あれは今から10年程前、私がまだ小学校5年生くらいの時のことです。

その日の夕方は、台風の影響から天候が酷く荒れていました。しかし外出ができない程ではなかった為、母は夕飯の準備をすませると、私に姉(当時中学生で運動部)が帰ってきたらご飯を食べるように言い、保護者会に出かけて行きました。

午後7時を回ったあたり(当時好きなアニメがあった為はっきりと覚えています)で、私はテレビを見ながら姉の帰りが遅いのを心配していました。運動部ですから帰りが遅いのは仕方ありませんが、夏にも関わらず辺りは暗く、雨足も強まっていたからです。

それから約30分ほど経った時でした。         バタンッ、というドアが閉まった音を耳にした私はリビングの扉に目を向けました。

リビングの扉はすりガラスを使っていますが、玄関に繋がっている廊下に面しているので人がいれば分かるからです。

更に言えば、家の作り上、その廊下を通らない限り他の場所には行けません。

そこで私は白い人の形をした影が扉を横切るのを見ました。その後にギシ、ギシ、と階段を登っていく音が聞こえた為、姉が自分の部屋に荷物を先に置きに行ったのだと思い、私は母の言い付け通りに夕飯の準備に入ることにしました。

ところが、いくら待っても姉は下に降りて来ません。初めは部活で疲れたのかと思っていましたが、二階にいくら呼びかけても何の反応もなく、辺りは無音です。

次第に不安になってきた私は、姉が疲れて眠ったのだと思い込むことにして、リビングに急いで戻りました。

食欲もなくなり、テレビを大音量で見ながら、ひたすら姉が降りて来るのを待っていました。いえ、もう祈っていたと言う方が正しいです。

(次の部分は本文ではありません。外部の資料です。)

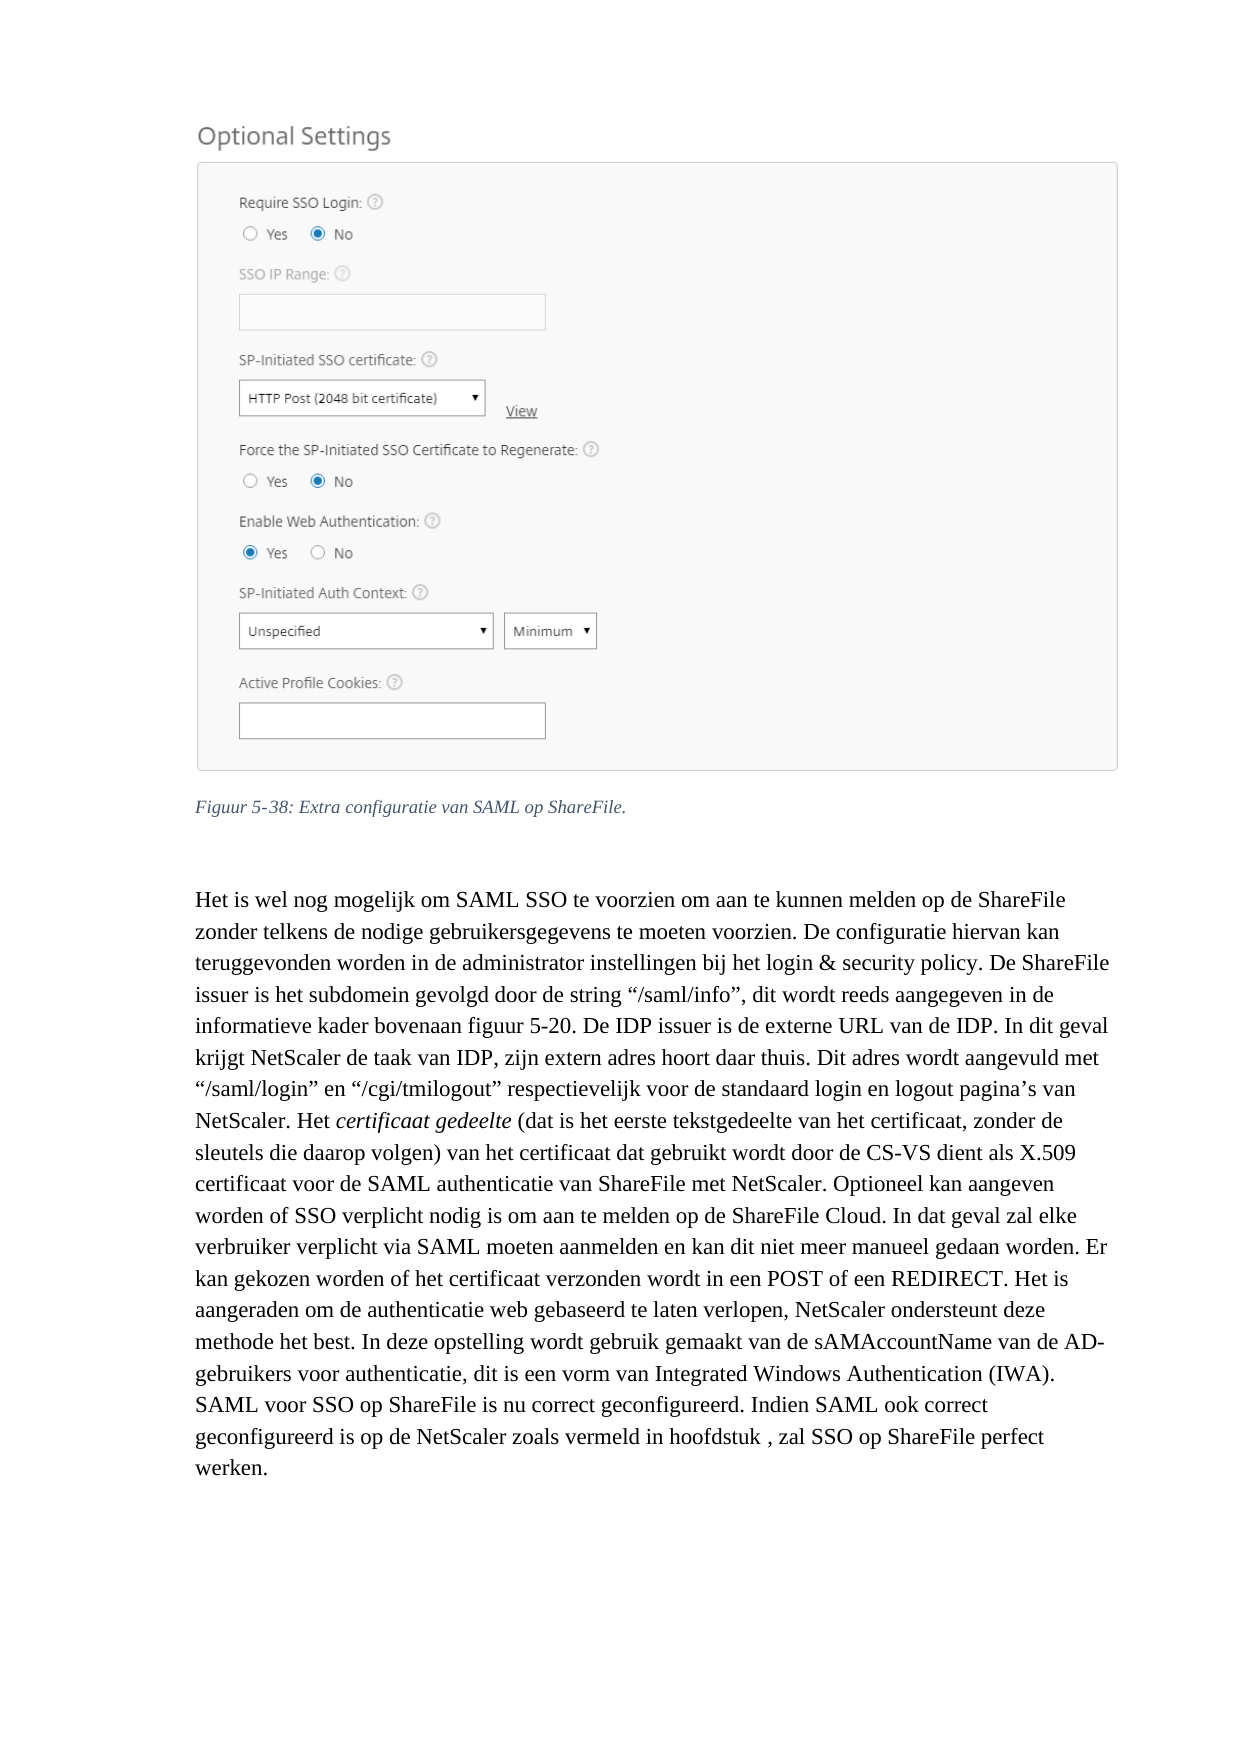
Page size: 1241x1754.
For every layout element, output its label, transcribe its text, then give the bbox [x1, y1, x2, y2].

text Het is wel nog mogelijk om SAML SSO te voorzien om aan te kunnen melden op de ShareFile zonder telkens de nodige gebruikersgegevens te moeten voorzien. De configuratie hiervan kan teruggevonden worden in de administrator instellingen bij het login & security policy. De ShareFile issuer is het subdomein gevolgd door de string “/saml/info”, dit wordt reeds aangegeven in de informatieve kader bovenaan figuur 5-20. De IDP issuer is de externe URL van de IDP. In dit geval krijgt NetScaler de taak van IDP, zijn extern adres hoort daar thuis. Dit adres wordt aangevuld met “/saml/login” en “/cgi/tmilogout” respectievelijk voor de standaard login en logout pagina’s van NetScaler. Het certificaat gedeelte (dat is het eerste tekstgedeelte van het certificaat, zonder de sleutels die daarop volgen) van het certificaat dat gebruikt wordt door de CS-VS dient als X.509 certificaat voor de SAML authenticatie van ShareFile met NetScaler. Optioneel kan aangeven worden of SSO verplicht nodig is om aan te melden op de ShareFile Cloud. In dat geval zal elke verbruiker verplicht via SAML moeten aanmelden en kan dit niet meer manueel gedaan worden. Er kan gekozen worden of het certificaat verzonden wordt in een POST of een REDIRECT. Het is aangeraden om de authenticatie web gebaseerd te laten verlopen, NetScaler ondersteunt deze methode het best. In deze opstelling wordt gebruik gemaakt van de sAMAccountName van de AD-gebruikers voor authenticatie, dit is een vorm van Integrated Windows Authentication (IWA). SAML voor SSO op ShareFile is nu correct geconfigureerd. Indien SAML ook correct geconfigureerd is op de NetScaler zoals vermeld in hoofdstuk 5.3.2.3.2, zal SSO op ShareFile perfect werken. [195, 886, 1122, 1481]
text Figuur 5-20: Extra configuratie van SAML op ShareFile. [195, 796, 1122, 817]
picture [194, 118, 1123, 774]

それから更に30分ほど経つと、願った通り姉は来てくれました。

玄関から。

全身ずぶ濡れの状態で息を切らせながら。                     私の頭は当然混乱しました。恐る恐る姉に、30分程前に家に帰ったか、それからまた出かけたのか、など尋ねると怪訝な顔をされました。

姉曰く、たった今部活から帰った。雨が激しい中必死で帰ってきた。暴風雨の中、二度も出かけるわけがない、馬鹿か。

とのことでした。

鍵がかけられていたので家に入れる人は限られます。

あの後すぐに家中探しましたが、泥棒が入った様子もありませんでした。

誰に話しても勘違いだとしか取り合ってくれませんでしたが、今でもあれは見間違いではないと思っています。

以上が私が唯一体験した怖い話です。

付き合ってくださってありがとうございました。